* **Work task**
The entries below hold a line with "12: (360, 178)" and a line with "33: (254, 149)". Return those lines and all that lie between them, exactly and only.

Saved entries
★ ★ ★

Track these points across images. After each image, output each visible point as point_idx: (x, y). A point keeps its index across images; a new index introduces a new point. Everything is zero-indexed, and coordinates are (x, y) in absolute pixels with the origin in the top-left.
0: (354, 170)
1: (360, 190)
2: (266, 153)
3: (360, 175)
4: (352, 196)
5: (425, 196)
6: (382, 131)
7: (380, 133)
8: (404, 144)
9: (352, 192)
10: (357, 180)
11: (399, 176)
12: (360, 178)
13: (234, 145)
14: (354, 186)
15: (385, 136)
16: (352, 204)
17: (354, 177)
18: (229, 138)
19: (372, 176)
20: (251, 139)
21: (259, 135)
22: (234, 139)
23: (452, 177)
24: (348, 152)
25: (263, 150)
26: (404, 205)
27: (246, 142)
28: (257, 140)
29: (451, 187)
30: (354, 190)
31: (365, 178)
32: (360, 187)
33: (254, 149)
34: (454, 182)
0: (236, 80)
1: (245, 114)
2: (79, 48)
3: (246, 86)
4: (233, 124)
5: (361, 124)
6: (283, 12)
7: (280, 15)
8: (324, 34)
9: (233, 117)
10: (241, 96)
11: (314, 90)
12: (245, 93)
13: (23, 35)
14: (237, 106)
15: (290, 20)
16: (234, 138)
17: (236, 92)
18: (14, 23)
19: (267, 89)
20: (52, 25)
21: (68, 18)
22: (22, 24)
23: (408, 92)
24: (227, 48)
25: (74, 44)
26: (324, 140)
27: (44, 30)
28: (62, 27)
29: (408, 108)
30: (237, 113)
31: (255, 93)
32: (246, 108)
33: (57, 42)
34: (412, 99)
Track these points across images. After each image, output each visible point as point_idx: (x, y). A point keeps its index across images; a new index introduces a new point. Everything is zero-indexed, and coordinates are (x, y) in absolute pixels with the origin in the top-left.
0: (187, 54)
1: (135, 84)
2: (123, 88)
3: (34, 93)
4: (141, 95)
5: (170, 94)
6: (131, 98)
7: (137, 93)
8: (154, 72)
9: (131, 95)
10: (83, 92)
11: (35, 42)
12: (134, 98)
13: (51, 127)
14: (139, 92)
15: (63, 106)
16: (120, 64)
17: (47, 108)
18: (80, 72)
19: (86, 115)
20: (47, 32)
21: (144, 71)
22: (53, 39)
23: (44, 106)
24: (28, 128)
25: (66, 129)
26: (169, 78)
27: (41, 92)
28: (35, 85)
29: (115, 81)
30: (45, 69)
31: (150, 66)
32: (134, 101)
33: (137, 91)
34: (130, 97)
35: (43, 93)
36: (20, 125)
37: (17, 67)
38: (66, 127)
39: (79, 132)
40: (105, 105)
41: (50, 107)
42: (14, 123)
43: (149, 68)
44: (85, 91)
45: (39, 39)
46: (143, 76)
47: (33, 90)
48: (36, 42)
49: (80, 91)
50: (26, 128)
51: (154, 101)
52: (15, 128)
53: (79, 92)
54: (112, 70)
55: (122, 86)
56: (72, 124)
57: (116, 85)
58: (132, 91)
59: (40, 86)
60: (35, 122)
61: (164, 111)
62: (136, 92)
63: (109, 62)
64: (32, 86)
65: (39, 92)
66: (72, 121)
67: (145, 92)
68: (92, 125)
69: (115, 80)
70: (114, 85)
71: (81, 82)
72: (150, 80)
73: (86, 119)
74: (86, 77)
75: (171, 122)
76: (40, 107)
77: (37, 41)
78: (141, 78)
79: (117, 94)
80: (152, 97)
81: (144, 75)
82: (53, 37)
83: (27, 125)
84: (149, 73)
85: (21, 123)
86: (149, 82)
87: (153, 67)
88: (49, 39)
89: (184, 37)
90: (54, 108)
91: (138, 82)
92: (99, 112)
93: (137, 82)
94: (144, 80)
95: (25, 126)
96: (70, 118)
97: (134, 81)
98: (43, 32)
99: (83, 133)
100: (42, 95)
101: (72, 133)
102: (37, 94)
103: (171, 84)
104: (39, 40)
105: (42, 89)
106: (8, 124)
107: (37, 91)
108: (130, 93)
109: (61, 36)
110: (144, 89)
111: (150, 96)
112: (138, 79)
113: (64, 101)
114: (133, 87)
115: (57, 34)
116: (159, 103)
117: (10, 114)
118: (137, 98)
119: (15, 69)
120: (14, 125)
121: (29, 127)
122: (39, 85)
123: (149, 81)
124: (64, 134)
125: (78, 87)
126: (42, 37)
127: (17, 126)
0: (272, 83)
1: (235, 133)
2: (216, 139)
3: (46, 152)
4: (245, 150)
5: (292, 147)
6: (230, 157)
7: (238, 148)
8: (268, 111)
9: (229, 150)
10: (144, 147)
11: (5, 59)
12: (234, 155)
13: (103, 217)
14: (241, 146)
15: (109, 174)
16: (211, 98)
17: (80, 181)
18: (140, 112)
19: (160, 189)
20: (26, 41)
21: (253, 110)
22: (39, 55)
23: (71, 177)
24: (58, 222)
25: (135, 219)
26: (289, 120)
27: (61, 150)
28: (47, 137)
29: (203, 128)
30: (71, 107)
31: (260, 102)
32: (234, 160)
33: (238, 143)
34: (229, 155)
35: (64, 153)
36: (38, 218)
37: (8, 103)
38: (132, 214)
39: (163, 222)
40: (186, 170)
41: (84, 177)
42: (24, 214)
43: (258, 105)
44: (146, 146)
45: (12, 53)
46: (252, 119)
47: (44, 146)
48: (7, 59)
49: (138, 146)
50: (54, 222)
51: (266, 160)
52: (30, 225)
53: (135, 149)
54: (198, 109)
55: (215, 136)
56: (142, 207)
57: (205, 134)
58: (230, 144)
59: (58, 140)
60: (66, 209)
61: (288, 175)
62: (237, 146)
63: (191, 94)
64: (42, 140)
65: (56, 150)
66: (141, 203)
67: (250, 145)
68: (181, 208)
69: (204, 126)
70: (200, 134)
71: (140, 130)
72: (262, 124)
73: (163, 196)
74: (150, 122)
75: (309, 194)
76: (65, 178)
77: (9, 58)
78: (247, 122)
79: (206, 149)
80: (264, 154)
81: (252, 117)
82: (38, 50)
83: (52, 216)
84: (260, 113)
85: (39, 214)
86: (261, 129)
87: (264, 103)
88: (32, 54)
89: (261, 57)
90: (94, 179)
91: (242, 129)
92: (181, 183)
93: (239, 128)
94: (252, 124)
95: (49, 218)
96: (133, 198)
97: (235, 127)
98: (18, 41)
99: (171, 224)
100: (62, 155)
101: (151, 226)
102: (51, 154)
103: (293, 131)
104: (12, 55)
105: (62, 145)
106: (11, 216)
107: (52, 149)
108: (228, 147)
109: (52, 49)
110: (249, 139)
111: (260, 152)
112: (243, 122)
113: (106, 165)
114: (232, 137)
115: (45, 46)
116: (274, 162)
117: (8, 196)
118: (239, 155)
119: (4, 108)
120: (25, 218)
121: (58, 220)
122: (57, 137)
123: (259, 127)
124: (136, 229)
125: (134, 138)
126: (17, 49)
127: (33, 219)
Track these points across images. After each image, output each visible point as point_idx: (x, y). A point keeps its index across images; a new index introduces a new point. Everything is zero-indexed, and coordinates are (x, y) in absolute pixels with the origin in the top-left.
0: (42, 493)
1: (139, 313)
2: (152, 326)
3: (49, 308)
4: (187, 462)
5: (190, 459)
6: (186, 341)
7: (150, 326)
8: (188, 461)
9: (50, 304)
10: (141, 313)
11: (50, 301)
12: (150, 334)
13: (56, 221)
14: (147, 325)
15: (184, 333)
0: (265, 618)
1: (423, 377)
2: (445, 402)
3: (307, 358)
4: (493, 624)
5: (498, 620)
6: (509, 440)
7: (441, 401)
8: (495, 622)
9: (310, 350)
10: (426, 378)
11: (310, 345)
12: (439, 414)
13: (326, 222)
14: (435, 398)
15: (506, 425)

★ ★ ★

* **The completed task**
12: (360, 178)
13: (234, 145)
14: (354, 186)
15: (385, 136)
16: (352, 204)
17: (354, 177)
18: (229, 138)
19: (372, 176)
20: (251, 139)
21: (259, 135)
22: (234, 139)
23: (452, 177)
24: (348, 152)
25: (263, 150)
26: (404, 205)
27: (246, 142)
28: (257, 140)
29: (451, 187)
30: (354, 190)
31: (365, 178)
32: (360, 187)
33: (254, 149)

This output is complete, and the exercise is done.